C'est pourquoi, compte tenu de la surincidence du cancer de la prostate observée en Guadeloupe et en Martinique, des actions renforcées de sensibilisation des populations et des professionnels ont été mises en place. Ainsi, le centre régional de coordination des dépistages des cancers de la Guadeloupe (CRCDC) anime des séances d'information et de sensibilisation au dépistage dans les communes et au sein des quartiers les plus défavorisés et éloignés, où la présence des soignants est plus faible, dans une logique de proximité.
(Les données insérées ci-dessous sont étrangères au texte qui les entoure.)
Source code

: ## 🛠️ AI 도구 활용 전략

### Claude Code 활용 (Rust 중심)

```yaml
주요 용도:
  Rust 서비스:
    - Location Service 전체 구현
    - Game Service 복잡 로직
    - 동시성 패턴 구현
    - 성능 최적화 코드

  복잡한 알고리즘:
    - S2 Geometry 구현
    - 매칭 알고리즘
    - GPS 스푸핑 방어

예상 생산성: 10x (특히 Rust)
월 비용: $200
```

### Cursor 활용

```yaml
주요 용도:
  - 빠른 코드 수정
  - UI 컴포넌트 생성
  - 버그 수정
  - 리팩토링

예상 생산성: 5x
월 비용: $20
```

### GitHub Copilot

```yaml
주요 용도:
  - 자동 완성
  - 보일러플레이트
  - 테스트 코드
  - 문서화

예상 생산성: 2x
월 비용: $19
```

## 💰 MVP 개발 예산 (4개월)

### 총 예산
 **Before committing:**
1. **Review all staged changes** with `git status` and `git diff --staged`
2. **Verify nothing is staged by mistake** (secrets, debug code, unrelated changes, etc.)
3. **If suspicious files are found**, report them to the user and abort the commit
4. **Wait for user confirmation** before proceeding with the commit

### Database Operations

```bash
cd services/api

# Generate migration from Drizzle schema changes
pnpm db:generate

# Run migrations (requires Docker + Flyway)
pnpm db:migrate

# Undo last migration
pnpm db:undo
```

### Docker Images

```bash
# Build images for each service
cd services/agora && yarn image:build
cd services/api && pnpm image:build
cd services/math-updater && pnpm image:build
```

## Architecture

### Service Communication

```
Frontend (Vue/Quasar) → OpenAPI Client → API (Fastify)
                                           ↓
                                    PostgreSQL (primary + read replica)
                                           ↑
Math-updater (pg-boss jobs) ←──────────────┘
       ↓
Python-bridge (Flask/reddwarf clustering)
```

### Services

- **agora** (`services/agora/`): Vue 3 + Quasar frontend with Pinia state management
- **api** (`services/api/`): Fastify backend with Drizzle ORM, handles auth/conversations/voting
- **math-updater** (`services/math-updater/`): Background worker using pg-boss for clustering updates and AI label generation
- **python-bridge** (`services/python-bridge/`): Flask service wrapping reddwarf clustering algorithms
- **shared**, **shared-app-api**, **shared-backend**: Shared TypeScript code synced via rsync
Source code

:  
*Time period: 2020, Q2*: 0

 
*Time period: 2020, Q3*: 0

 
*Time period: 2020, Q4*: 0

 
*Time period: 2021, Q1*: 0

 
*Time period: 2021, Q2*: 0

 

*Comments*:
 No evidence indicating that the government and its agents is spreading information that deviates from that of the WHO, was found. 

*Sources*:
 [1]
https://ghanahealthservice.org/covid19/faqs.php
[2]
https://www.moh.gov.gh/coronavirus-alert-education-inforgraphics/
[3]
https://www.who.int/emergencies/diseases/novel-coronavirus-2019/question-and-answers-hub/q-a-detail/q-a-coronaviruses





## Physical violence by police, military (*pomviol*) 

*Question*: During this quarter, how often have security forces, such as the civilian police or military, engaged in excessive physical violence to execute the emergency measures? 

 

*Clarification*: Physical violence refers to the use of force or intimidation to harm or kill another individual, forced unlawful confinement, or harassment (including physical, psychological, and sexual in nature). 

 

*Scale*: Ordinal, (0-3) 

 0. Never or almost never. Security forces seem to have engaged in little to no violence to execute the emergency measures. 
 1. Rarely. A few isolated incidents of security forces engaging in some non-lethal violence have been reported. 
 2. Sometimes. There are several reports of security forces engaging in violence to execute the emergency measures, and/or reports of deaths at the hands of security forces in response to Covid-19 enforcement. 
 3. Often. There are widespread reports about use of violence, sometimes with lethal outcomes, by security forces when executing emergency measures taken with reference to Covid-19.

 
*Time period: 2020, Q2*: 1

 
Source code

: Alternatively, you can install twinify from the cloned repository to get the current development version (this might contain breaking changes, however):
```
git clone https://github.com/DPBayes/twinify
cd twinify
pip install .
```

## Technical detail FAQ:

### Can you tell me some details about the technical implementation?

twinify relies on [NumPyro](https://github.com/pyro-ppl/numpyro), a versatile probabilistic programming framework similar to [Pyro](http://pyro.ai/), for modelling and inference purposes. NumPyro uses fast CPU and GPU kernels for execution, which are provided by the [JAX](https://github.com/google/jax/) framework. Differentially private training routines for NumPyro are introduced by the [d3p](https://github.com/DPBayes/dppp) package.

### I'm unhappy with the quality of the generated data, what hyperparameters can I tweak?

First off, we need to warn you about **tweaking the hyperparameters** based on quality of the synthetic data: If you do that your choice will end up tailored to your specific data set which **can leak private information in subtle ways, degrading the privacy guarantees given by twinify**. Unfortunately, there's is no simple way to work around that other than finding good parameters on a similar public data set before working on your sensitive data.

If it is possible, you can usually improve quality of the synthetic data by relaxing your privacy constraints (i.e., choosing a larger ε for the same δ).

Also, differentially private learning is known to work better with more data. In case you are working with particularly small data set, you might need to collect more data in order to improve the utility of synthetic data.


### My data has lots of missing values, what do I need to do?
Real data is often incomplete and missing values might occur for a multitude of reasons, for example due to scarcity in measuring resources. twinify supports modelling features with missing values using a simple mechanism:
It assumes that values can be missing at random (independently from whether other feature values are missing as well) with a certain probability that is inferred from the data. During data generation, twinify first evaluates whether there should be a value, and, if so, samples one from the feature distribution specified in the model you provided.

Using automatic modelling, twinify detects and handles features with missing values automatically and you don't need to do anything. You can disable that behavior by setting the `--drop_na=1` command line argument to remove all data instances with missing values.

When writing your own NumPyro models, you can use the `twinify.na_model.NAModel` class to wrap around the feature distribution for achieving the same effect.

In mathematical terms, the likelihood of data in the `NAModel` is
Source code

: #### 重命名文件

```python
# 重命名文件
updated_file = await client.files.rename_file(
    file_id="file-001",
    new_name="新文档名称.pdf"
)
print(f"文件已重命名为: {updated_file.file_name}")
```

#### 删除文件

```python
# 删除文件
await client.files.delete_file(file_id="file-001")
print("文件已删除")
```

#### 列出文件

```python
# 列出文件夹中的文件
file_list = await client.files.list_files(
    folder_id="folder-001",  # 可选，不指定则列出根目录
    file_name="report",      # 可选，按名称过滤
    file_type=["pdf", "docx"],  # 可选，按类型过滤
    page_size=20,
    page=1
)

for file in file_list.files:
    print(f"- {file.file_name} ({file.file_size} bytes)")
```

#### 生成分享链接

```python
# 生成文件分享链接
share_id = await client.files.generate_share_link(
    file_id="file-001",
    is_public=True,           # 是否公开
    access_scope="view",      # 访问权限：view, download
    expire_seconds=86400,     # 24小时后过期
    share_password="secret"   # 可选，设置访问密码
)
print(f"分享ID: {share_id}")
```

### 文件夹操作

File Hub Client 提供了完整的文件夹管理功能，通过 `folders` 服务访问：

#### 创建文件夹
Ces séances, organisées en lien étroit avec les maires et les professionnels de santé du territoire, rassemblent de plus en plus de personnes. C'est important de le dire.

De plus, le cancer de la prostate est reconnu depuis 2021 comme l'une des maladies professionnelles pouvant être liées à une exposition aux pesticides, dont le chlordécone.

Les premières indemnisations de victimes commencent à être versées aux Antilles et nombre de mesures sont engagées pour réduire l'exposition de la population, mais nous devons continuer à faire mieux, notamment dans la mise en oeuvre des rendez-vous de prévention, qui vont être mis en place pour la population générale. Ce sera un moment véritablement important pour porter dans les Antilles ces actions de prévention contre les risques liés au chlordécone.

Les rendez-vous de prévention pour les personnes âgées de 40-45 ans et de 60-65 ans permettront véritablement d'aborder avec les patients, dans les territoires concernés, la question des dépistages des cancers de la prostate et du sein.

Lors du premier comité de suivi de la stratégie décennale de lutte contre le cancer 2021-2030, qui s'est tenu en décembre dernier, l'importance de la prévention et des dépistages a été rappelée.

Nous allons renforcer la recherche en matière de dépistage pour réexaminer la question des bornes d'âge des dépistages organisés et formuler des recommandations pour les personnes qui ne seraient pas concernées.